= WRITTEN EXERCISE =
Pull out every line of the listing that holds the string "sheetProfilesArray", matching case exactly.

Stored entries
○ ○ ○

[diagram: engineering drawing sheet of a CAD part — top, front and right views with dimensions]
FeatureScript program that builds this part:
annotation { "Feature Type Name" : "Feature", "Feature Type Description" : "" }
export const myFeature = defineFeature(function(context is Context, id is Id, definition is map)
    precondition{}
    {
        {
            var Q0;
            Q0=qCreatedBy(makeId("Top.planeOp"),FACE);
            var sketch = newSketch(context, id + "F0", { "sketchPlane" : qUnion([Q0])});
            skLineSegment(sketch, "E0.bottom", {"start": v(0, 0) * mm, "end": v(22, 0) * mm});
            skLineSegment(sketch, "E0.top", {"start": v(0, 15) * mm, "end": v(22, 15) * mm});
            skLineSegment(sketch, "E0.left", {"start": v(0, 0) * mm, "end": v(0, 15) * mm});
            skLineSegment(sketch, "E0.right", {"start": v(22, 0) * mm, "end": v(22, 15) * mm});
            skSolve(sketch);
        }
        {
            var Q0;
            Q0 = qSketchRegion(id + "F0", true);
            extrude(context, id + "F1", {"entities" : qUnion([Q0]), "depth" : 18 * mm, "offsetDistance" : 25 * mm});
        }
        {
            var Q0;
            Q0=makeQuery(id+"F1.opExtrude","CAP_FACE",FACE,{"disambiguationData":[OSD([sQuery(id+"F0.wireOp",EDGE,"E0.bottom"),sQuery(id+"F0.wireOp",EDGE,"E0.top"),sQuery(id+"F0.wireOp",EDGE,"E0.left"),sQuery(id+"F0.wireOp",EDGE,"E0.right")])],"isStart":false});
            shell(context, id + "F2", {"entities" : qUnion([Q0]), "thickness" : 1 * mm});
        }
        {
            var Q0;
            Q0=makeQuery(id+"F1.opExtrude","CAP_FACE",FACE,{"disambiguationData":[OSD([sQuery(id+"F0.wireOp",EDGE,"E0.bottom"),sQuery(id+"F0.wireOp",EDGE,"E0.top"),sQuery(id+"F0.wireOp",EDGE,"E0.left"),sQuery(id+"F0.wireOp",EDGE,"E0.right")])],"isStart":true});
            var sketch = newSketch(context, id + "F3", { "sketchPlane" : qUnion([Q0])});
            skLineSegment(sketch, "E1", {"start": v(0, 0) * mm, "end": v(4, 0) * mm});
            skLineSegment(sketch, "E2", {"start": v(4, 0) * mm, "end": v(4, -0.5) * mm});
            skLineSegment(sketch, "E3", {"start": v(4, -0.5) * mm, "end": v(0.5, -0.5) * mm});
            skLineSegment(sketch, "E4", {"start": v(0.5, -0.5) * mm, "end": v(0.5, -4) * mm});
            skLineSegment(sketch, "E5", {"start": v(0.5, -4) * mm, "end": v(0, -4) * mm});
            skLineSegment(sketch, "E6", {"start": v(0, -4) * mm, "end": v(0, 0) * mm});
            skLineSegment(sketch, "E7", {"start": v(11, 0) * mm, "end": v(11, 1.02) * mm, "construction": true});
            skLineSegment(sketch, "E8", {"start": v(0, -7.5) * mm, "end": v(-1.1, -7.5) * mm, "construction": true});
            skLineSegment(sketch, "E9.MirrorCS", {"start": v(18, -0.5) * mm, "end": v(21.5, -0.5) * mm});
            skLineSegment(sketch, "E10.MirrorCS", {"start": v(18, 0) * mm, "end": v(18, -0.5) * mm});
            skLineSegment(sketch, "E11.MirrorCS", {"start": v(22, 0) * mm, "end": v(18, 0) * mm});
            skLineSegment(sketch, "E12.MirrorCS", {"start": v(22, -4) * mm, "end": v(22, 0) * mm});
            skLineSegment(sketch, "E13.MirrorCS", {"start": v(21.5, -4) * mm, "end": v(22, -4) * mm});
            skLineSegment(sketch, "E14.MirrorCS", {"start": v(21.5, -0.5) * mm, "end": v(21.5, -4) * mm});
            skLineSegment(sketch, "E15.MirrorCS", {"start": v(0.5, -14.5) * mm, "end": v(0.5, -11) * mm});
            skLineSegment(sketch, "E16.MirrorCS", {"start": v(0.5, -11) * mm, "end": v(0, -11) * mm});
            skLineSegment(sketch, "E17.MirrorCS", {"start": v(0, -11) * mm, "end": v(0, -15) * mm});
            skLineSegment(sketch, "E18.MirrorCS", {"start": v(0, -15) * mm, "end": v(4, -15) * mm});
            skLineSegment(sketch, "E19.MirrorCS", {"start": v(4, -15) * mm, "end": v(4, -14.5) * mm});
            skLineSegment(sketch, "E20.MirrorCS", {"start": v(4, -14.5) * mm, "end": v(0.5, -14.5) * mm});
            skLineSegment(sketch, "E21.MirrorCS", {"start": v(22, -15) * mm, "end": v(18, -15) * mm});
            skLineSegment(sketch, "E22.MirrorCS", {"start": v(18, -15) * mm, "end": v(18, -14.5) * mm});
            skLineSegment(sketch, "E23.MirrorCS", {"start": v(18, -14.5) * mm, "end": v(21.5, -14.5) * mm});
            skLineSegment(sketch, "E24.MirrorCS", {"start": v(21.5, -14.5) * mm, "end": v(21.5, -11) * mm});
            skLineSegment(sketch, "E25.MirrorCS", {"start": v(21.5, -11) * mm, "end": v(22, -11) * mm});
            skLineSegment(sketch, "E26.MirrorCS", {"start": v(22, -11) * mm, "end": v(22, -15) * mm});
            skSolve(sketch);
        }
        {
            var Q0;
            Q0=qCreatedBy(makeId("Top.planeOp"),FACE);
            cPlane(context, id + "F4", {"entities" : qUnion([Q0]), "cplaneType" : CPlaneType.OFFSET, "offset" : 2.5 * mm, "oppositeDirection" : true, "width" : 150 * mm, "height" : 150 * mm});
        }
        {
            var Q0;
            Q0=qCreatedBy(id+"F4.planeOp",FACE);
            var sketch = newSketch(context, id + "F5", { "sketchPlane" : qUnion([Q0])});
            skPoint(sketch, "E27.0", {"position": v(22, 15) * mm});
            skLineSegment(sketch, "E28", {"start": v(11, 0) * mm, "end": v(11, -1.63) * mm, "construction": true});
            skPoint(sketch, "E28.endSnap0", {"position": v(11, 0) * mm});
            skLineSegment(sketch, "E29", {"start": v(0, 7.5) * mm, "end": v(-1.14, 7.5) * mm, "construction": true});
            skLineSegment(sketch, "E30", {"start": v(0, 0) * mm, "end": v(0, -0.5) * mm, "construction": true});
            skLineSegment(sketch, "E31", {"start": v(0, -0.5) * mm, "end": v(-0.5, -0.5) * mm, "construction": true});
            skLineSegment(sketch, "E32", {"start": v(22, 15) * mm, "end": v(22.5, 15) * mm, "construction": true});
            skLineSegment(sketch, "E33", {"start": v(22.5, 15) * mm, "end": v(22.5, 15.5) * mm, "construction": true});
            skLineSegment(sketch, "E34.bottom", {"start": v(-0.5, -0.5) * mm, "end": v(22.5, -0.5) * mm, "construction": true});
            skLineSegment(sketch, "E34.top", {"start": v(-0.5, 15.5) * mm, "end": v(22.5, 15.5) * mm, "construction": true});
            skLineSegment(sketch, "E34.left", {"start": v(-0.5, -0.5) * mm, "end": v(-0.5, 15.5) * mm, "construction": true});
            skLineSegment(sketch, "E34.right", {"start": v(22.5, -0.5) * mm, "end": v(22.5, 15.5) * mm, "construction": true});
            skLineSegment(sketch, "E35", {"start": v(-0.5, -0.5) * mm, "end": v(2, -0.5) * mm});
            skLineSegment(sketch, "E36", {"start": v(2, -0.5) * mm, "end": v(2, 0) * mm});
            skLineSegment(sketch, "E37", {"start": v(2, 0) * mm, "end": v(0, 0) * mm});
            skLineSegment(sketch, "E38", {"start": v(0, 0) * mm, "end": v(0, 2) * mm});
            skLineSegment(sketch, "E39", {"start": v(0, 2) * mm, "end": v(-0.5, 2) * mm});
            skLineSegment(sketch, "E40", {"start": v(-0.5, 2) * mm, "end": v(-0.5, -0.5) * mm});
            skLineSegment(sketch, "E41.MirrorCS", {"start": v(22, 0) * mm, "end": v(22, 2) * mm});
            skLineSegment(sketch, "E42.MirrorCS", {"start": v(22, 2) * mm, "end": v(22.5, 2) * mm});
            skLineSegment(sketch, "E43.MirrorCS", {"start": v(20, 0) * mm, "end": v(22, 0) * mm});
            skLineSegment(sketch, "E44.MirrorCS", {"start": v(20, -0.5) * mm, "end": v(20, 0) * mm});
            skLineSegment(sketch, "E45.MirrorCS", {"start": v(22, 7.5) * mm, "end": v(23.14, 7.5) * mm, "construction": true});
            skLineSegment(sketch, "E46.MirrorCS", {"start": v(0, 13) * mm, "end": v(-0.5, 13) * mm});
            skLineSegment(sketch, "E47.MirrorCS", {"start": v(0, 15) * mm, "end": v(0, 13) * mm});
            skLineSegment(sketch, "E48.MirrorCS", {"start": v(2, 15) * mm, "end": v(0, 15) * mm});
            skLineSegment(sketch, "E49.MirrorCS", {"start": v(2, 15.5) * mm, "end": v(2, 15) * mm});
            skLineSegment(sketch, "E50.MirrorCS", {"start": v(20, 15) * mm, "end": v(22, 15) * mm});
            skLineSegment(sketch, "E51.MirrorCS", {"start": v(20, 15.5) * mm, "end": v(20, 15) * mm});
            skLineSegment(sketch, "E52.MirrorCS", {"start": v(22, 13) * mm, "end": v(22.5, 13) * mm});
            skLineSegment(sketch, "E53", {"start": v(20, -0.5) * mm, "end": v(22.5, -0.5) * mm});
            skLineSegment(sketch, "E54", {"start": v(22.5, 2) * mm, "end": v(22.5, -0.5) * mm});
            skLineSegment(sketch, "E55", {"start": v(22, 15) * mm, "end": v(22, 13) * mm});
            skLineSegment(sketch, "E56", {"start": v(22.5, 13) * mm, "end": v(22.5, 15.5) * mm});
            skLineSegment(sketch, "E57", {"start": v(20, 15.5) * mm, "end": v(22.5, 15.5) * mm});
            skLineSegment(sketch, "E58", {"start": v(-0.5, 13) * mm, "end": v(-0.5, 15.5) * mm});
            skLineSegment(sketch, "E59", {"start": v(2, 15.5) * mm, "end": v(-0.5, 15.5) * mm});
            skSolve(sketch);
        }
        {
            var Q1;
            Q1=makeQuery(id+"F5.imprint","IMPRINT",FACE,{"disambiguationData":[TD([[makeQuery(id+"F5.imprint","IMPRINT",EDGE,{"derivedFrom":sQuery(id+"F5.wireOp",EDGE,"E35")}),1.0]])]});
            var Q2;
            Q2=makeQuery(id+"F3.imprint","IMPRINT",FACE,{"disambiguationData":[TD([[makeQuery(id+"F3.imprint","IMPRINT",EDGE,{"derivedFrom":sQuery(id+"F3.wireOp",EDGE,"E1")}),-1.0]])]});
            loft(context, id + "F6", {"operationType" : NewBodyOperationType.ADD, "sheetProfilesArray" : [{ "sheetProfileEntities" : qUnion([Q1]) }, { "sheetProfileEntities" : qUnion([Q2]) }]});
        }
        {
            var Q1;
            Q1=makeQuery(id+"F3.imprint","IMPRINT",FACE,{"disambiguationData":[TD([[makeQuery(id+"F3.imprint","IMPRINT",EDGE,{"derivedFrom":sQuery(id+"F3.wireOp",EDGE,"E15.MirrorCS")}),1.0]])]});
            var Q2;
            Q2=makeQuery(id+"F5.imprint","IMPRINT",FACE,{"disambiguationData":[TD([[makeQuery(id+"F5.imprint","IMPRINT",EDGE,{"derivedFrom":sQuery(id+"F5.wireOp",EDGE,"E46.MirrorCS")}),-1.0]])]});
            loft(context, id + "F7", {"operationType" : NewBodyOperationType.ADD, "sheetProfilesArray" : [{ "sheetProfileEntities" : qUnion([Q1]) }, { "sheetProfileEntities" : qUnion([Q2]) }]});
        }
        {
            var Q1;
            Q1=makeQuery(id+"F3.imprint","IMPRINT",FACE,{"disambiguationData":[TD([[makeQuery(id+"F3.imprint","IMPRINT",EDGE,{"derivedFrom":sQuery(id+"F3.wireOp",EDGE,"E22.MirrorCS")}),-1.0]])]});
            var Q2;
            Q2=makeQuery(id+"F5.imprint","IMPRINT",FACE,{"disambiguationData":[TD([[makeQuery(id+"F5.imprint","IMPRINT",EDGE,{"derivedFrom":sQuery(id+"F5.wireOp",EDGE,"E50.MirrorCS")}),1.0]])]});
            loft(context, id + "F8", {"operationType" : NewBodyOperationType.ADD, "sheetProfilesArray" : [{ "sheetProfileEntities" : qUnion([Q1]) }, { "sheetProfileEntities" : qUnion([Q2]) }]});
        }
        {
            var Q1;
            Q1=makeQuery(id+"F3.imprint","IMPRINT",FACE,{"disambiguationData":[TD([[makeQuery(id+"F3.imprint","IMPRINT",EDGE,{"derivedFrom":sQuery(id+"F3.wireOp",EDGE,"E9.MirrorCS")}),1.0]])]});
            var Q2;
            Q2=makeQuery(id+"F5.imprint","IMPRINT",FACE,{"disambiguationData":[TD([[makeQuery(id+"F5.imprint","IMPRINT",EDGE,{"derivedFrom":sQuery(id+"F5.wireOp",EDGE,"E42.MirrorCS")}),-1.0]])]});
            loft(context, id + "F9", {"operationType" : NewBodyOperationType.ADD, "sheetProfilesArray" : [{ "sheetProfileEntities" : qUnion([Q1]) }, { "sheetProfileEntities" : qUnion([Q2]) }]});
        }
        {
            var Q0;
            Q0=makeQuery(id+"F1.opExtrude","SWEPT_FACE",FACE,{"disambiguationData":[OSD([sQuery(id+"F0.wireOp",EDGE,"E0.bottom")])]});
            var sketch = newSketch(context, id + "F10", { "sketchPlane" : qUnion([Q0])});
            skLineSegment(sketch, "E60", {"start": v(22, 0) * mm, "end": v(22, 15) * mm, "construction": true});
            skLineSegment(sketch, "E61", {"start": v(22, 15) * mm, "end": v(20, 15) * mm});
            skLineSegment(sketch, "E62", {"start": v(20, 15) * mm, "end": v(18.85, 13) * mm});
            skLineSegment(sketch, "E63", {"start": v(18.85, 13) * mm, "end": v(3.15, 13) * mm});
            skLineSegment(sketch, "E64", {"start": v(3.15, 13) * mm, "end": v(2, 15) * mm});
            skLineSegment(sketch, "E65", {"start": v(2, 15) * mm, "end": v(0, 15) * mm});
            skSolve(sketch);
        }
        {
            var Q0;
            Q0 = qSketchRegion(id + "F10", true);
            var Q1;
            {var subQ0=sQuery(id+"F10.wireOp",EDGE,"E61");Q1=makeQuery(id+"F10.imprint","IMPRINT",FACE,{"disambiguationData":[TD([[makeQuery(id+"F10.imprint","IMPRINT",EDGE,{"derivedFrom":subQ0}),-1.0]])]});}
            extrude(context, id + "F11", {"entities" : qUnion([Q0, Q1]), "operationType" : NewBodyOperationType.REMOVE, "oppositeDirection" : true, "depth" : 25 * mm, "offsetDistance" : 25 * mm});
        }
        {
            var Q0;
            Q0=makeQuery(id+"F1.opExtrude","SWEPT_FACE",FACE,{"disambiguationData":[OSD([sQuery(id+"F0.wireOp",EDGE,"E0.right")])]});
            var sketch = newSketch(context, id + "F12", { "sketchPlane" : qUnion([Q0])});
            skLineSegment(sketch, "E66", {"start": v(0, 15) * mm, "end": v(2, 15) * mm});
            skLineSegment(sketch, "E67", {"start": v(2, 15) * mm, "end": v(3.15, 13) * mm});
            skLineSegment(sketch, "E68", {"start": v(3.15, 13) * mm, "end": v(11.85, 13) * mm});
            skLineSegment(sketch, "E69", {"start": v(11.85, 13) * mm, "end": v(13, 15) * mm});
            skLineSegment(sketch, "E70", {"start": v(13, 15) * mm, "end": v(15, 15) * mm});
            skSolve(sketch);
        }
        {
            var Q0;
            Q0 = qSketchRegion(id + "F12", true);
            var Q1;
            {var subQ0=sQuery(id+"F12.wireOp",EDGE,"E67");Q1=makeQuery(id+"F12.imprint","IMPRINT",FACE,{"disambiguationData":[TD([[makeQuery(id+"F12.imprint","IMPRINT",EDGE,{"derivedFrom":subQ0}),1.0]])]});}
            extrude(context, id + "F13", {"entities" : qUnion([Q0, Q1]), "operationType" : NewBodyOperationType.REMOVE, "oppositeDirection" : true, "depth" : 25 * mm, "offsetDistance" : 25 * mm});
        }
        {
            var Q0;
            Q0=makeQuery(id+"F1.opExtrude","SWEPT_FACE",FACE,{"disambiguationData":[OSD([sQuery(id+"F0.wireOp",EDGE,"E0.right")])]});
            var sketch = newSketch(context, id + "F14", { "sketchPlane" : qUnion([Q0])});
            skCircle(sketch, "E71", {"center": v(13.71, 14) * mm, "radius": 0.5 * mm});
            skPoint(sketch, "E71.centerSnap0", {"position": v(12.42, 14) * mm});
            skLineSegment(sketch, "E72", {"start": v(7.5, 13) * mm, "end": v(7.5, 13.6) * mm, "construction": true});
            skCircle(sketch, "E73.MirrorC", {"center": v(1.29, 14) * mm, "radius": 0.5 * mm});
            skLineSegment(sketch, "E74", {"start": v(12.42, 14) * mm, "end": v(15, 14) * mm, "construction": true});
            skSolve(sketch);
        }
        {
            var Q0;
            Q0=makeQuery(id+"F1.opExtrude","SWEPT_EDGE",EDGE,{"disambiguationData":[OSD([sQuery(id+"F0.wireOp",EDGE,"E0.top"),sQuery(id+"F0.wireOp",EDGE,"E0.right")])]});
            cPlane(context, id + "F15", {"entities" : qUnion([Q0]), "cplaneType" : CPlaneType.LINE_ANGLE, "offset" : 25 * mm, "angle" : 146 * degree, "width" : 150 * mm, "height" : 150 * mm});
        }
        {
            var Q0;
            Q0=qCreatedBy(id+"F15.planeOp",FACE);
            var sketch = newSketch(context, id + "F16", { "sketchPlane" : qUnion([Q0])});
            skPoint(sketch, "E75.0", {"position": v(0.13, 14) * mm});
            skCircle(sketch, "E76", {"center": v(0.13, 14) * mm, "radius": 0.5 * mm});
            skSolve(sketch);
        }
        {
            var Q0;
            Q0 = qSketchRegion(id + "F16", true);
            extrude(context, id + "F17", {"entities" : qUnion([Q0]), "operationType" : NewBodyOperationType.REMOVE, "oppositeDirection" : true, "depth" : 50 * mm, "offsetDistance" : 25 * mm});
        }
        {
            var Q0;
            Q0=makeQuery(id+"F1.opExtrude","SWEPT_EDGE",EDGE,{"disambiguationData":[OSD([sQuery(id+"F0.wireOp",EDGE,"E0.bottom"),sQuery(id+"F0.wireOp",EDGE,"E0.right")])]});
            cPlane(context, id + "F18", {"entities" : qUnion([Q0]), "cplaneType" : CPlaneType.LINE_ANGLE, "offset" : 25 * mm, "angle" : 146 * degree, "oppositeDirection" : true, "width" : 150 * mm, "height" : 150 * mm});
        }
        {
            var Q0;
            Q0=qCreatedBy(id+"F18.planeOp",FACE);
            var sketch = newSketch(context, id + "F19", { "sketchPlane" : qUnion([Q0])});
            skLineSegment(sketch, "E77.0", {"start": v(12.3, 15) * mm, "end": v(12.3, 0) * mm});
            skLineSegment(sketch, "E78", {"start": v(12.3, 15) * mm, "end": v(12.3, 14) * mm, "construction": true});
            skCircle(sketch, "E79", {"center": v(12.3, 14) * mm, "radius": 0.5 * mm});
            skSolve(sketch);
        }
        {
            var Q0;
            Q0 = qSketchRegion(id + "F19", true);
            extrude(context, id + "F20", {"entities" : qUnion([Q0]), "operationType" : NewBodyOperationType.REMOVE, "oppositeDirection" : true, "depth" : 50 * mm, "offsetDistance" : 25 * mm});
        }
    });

○ ○ ○

= ANSWER =
            loft(context, id + "F6", {"operationType" : NewBodyOperationType.ADD, "sheetProfilesArray" : [{ "sheetProfileEntities" : qUnion([Q1]) }, { "sheetProfileEntities" : qUnion([Q2]) }]});
            loft(context, id + "F7", {"operationType" : NewBodyOperationType.ADD, "sheetProfilesArray" : [{ "sheetProfileEntities" : qUnion([Q1]) }, { "sheetProfileEntities" : qUnion([Q2]) }]});
            loft(context, id + "F8", {"operationType" : NewBodyOperationType.ADD, "sheetProfilesArray" : [{ "sheetProfileEntities" : qUnion([Q1]) }, { "sheetProfileEntities" : qUnion([Q2]) }]});
            loft(context, id + "F9", {"operationType" : NewBodyOperationType.ADD, "sheetProfilesArray" : [{ "sheetProfileEntities" : qUnion([Q1]) }, { "sheetProfileEntities" : qUnion([Q2]) }]});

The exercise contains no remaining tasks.